Şair Hüseyin ağabey ulusal dergilerde de şiirler yayınlamaya başladığına göre artık işi çok titizlikle yapıyor demektir. İlk kitabında gördüğü ilgi büyüktü. Maraş kitap fuarında üç yüz kitap imzalaması bir şiir kitabı için çok büyük bir başarı. Burada şairin insan tarafının ve beşeri ilişkilerinin rolü de büyük. Herkesle anlaşabilen, herkesle iletişime geçebilen bir iyi insan Hüseyin Gök. Böyle olunca yıllardan beri oluşturduğu dostluk meyvesini verdi ve Maraş fuarında kitabı üç gün içinde üç yüz adet satıldı. Bu tür durumlar şiir kitaplarının satılmadığı günümüzde şiirle uğraşanlara umut veriyor. Demek ki şiiri sunmasını bilirseniz şiir kitabı satılır hükmüne ulaştırıyor bizi. Bir de bu kitabın şair Arif Ay’ın onayından geçmiş olduğunu düşünmek gerekiyor.
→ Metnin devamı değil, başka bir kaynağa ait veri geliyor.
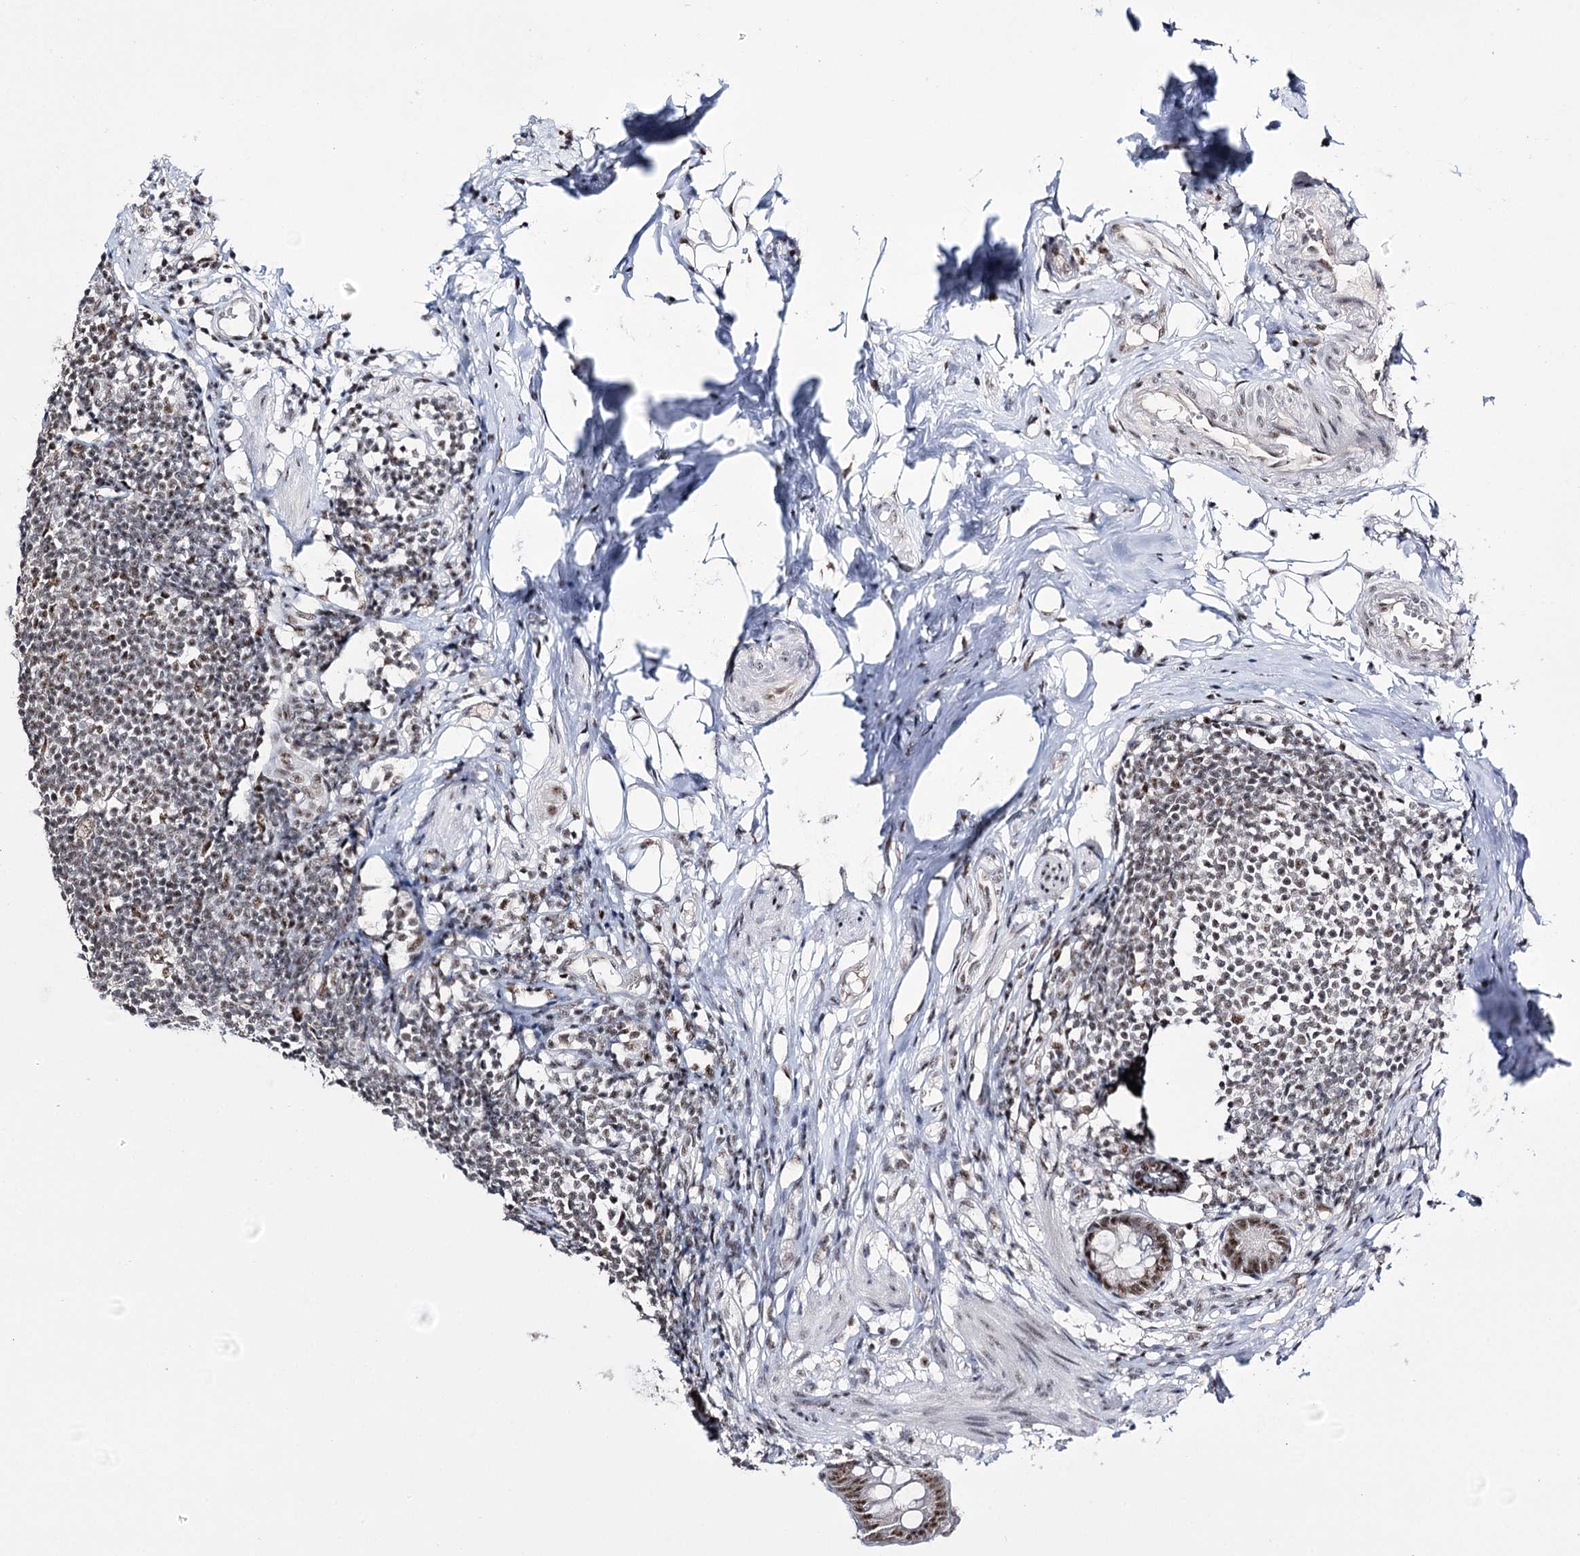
{"staining": {"intensity": "moderate", "quantity": ">75%", "location": "nuclear"}, "tissue": "appendix", "cell_type": "Glandular cells", "image_type": "normal", "snomed": [{"axis": "morphology", "description": "Normal tissue, NOS"}, {"axis": "topography", "description": "Appendix"}], "caption": "Normal appendix exhibits moderate nuclear expression in about >75% of glandular cells, visualized by immunohistochemistry.", "gene": "PRPF40A", "patient": {"sex": "female", "age": 62}}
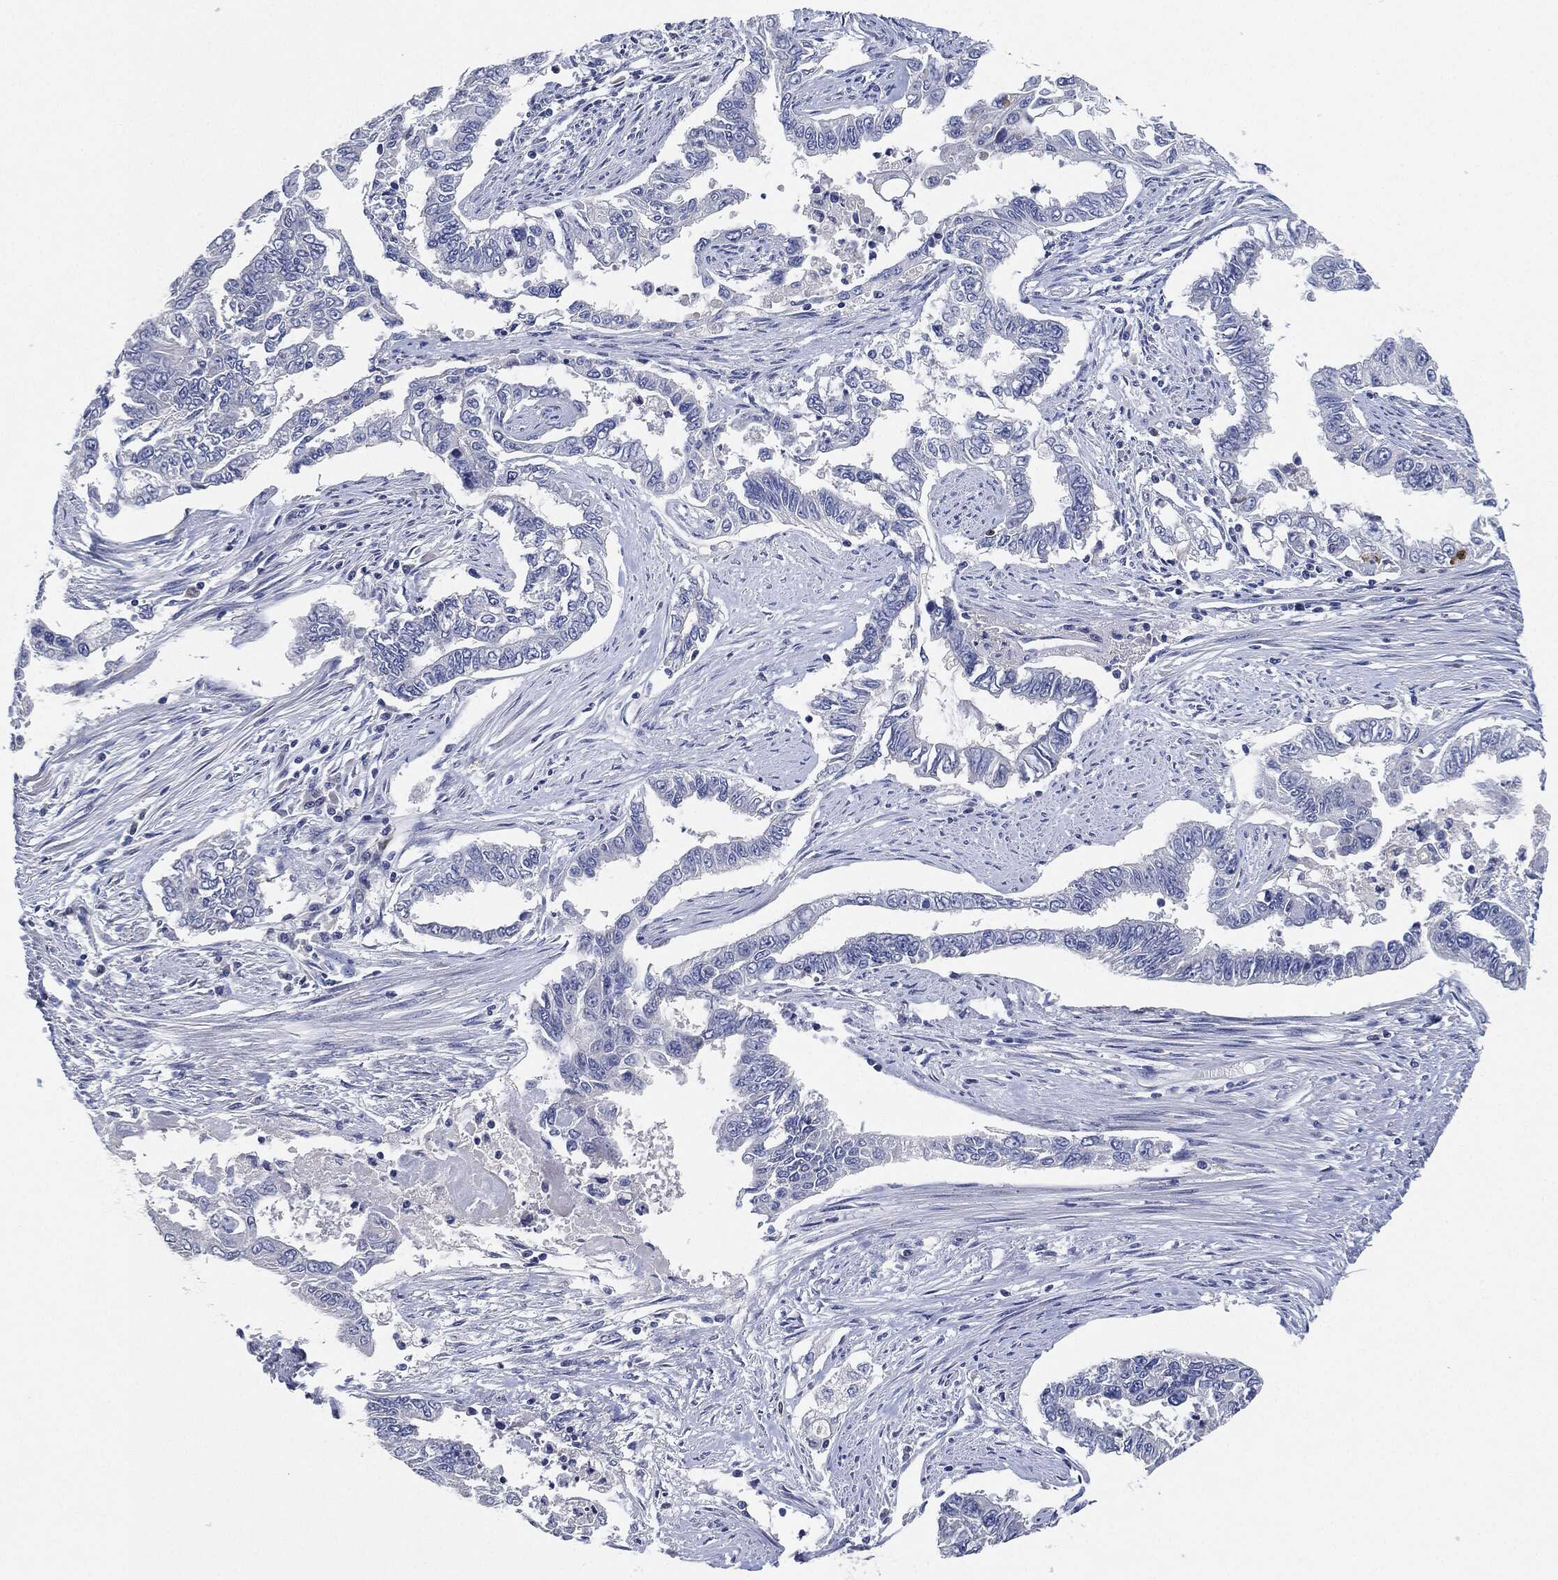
{"staining": {"intensity": "negative", "quantity": "none", "location": "none"}, "tissue": "endometrial cancer", "cell_type": "Tumor cells", "image_type": "cancer", "snomed": [{"axis": "morphology", "description": "Adenocarcinoma, NOS"}, {"axis": "topography", "description": "Uterus"}], "caption": "This micrograph is of endometrial adenocarcinoma stained with immunohistochemistry to label a protein in brown with the nuclei are counter-stained blue. There is no positivity in tumor cells.", "gene": "NTRK1", "patient": {"sex": "female", "age": 59}}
Bir şair, hele de Türk şair, kendini bir tasavvuf geleneğine bağlamalıdır. Türk sanatının gelişme olanağını tasavvuf sağlamıştır. Şair Gök, tasavvuf geleneğinin neresinde duruyor bilemiyorum ama “aşk kılıcınla vur artık/ azadlığın olayım” dizeleri vahdeti vücut anlayışına yaslı olduğunu işaretliyor.
Sabır Atları kitabından ötürü şair Gök’ü kutluyorum. Heyecanla, aşkla, sevgiyle, tutkuyla her edebiyat mahviline koşmasını, genç edebiyatçılarla ilgilenmesini de takdirle karşılıyorum. Maraş edebiyatın başkenti deniyor. Şiirin merkezi deniyor. Şairi bol bir şehir Maraş. Sayın Gök de Maraş’ta yaşayan ve şiirini burada söyleyen bir şair.
Şair Gök’ten bundan sonra daha imge yüklü, eleneğe daha bağlı ve uzun dizelerden oluşan şiirler beklediğimizi de söylemek istiyorum. İyi okumalar dilerim efendim.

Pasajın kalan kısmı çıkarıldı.